Requirement:
Faithfully repeat each entry below, minus the pictures.

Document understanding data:
※

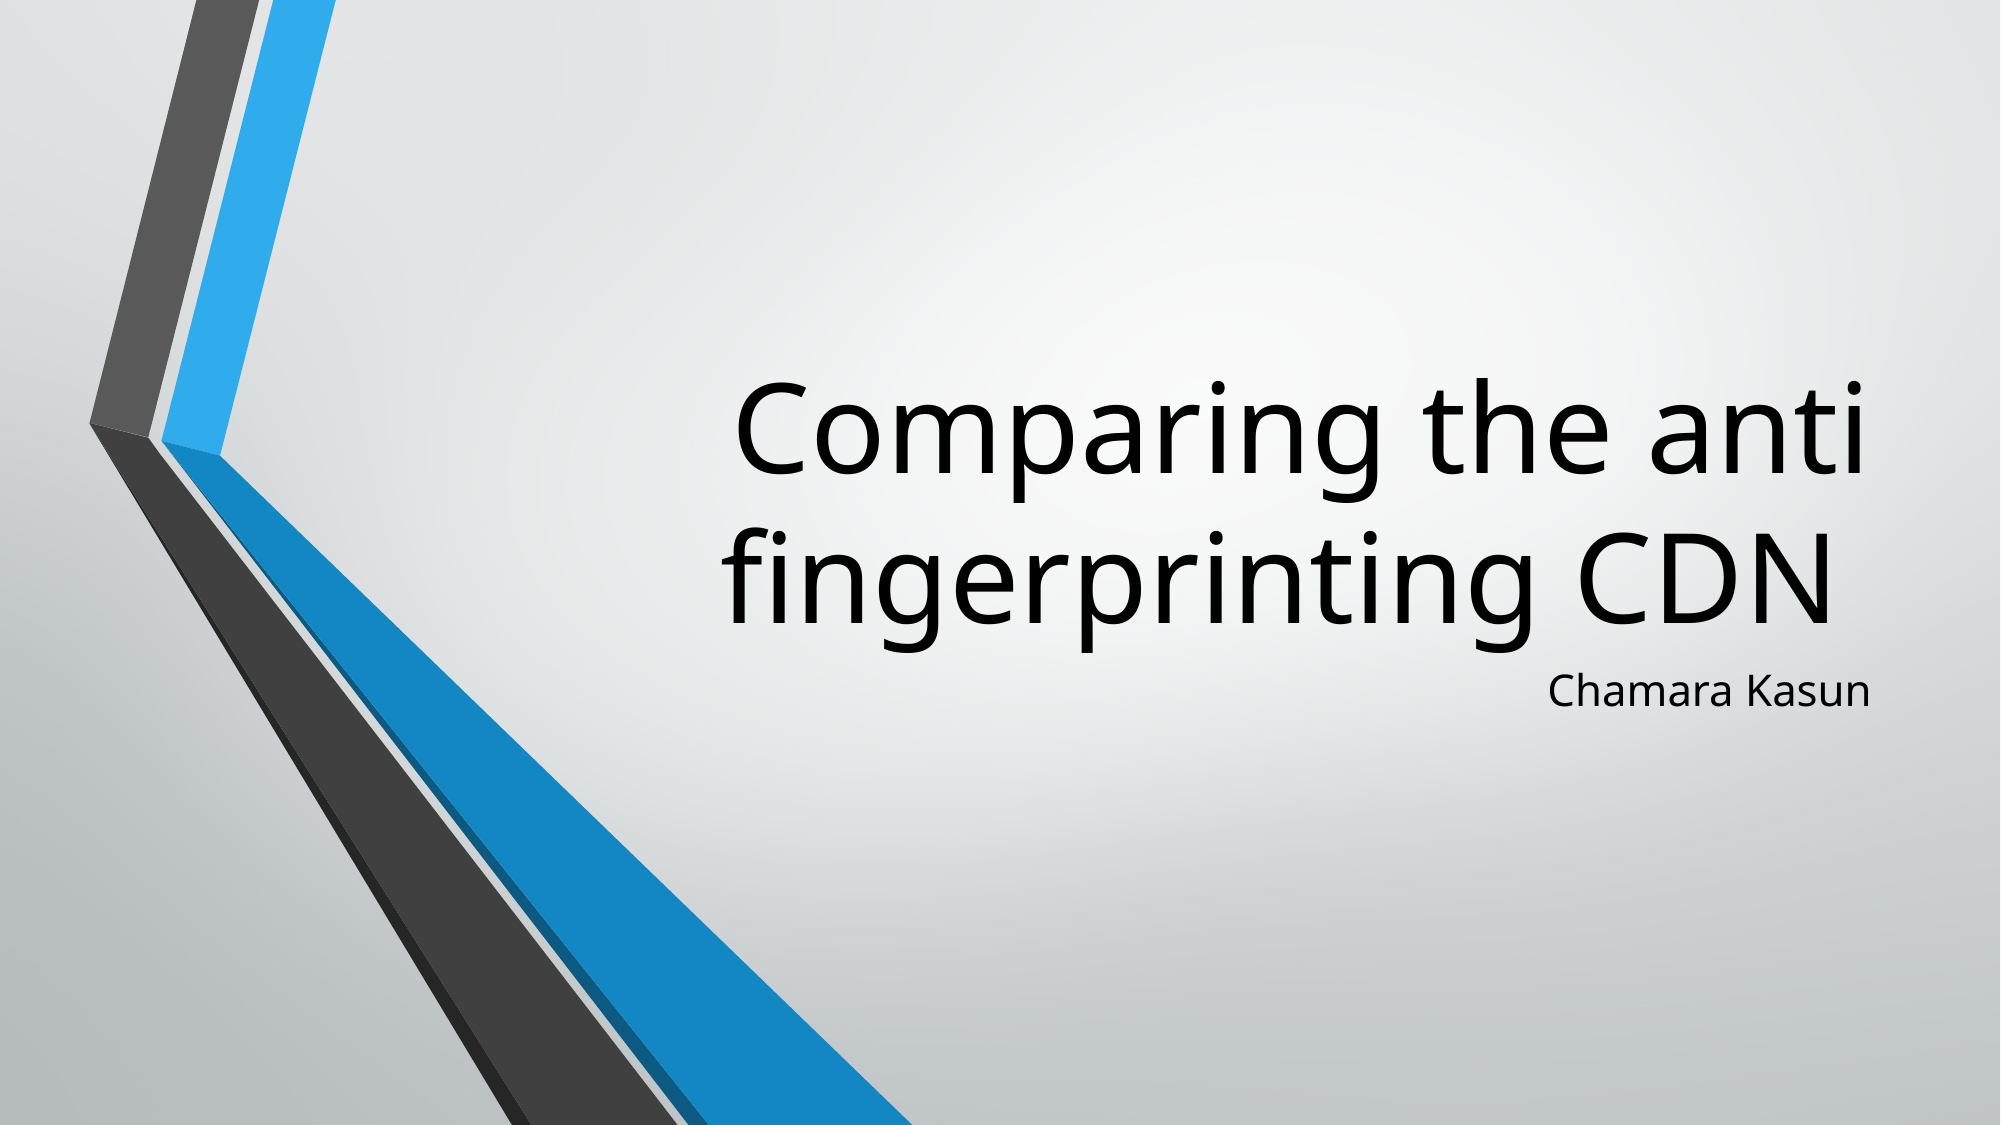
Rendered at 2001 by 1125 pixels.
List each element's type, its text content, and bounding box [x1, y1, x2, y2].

subtitle Chamara Kasun [740, 655, 1887, 884]
title Comparing the anti fingerprinting CDN [480, 226, 1887, 656]
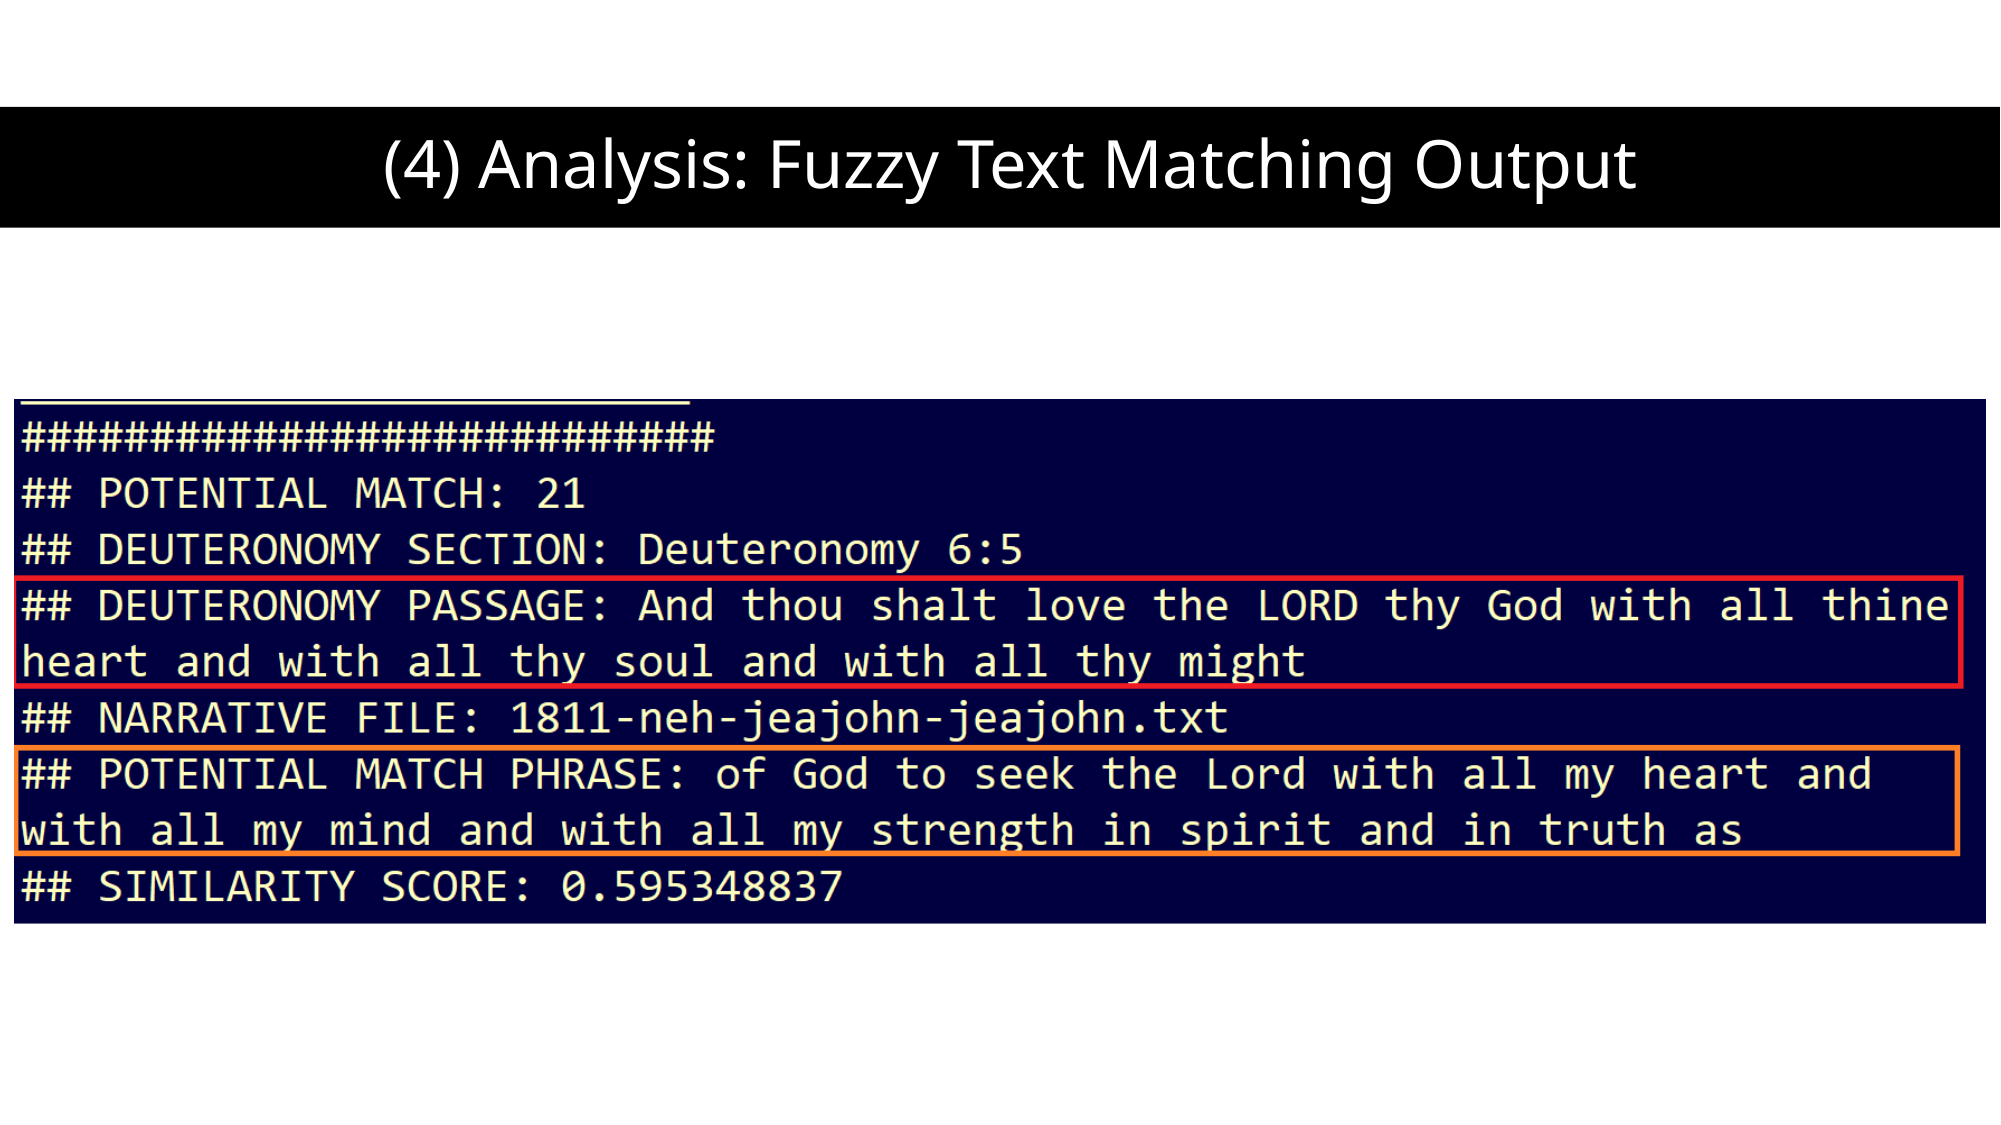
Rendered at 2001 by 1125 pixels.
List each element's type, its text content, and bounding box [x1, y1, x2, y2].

※

Solution to this problem:
Rendered at 2001 by 1125 pixels.
List each element's type, its text content, and bounding box [x1, y1, x2, y2].

subtitle Chamara Kasun [740, 655, 1887, 884]
title Comparing the anti fingerprinting CDN [480, 226, 1887, 656]
Rendered at 2001 by 1125 pixels.
List each element's type, its text content, and bounding box [x1, y1, x2, y2].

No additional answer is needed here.